**What you will do**:
Copy out everything from the line containing "right shoulder: (263, 353, -12)" down to the line containing "right ankle: (274, 426, 4)", both of those lines included, keeping each line as it appears in the entries below.
═══ Exercise material
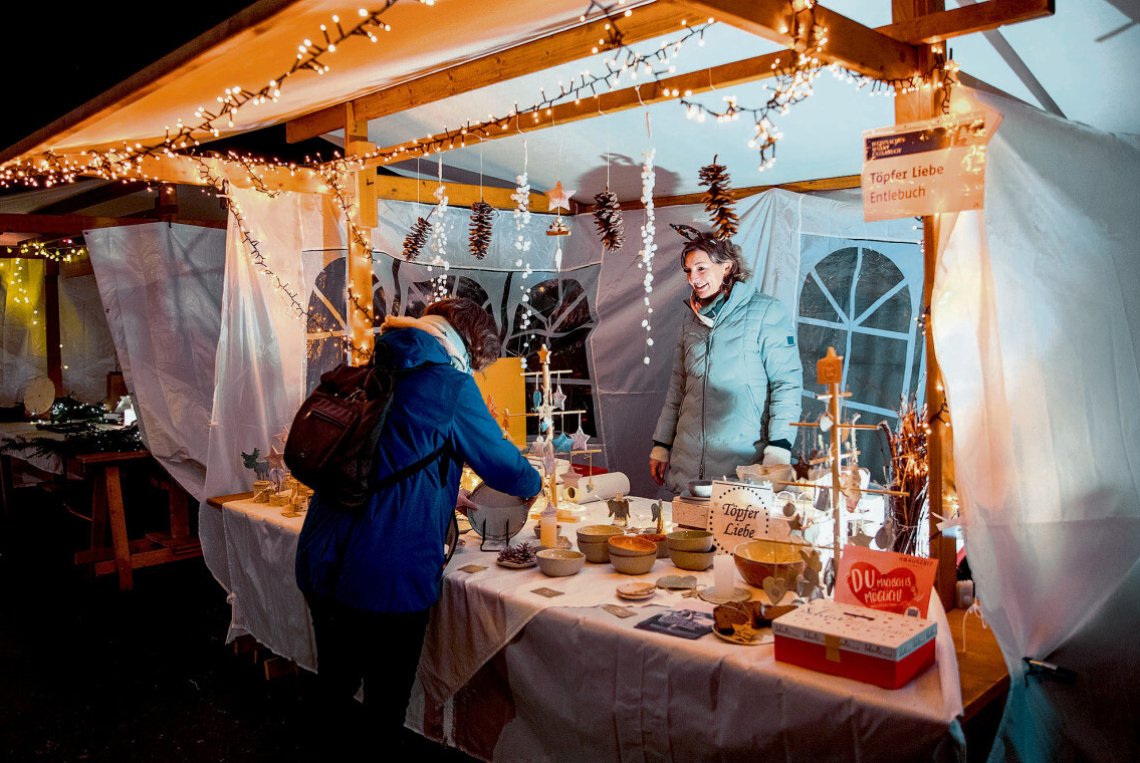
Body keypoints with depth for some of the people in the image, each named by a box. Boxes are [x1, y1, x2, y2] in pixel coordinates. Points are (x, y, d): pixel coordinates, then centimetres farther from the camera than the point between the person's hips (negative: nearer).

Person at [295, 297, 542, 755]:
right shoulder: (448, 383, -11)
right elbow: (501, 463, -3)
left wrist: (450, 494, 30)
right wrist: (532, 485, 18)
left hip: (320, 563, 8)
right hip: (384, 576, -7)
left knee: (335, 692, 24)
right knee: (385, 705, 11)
══════
═══ Exercise material
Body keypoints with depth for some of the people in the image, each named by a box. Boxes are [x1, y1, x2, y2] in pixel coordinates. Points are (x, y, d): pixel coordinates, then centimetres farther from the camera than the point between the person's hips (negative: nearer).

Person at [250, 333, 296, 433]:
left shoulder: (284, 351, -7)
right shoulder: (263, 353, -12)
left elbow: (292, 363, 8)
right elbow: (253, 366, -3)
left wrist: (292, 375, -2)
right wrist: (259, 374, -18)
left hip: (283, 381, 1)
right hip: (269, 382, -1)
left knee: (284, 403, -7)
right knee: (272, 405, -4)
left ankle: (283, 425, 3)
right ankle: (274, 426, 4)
══════
**Written response**:
right shoulder: (263, 353, -12)
left elbow: (292, 363, 8)
right elbow: (253, 366, -3)
left wrist: (292, 375, -2)
right wrist: (259, 374, -18)
left hip: (283, 381, 1)
right hip: (269, 382, -1)
left knee: (284, 403, -7)
right knee: (272, 405, -4)
left ankle: (283, 425, 3)
right ankle: (274, 426, 4)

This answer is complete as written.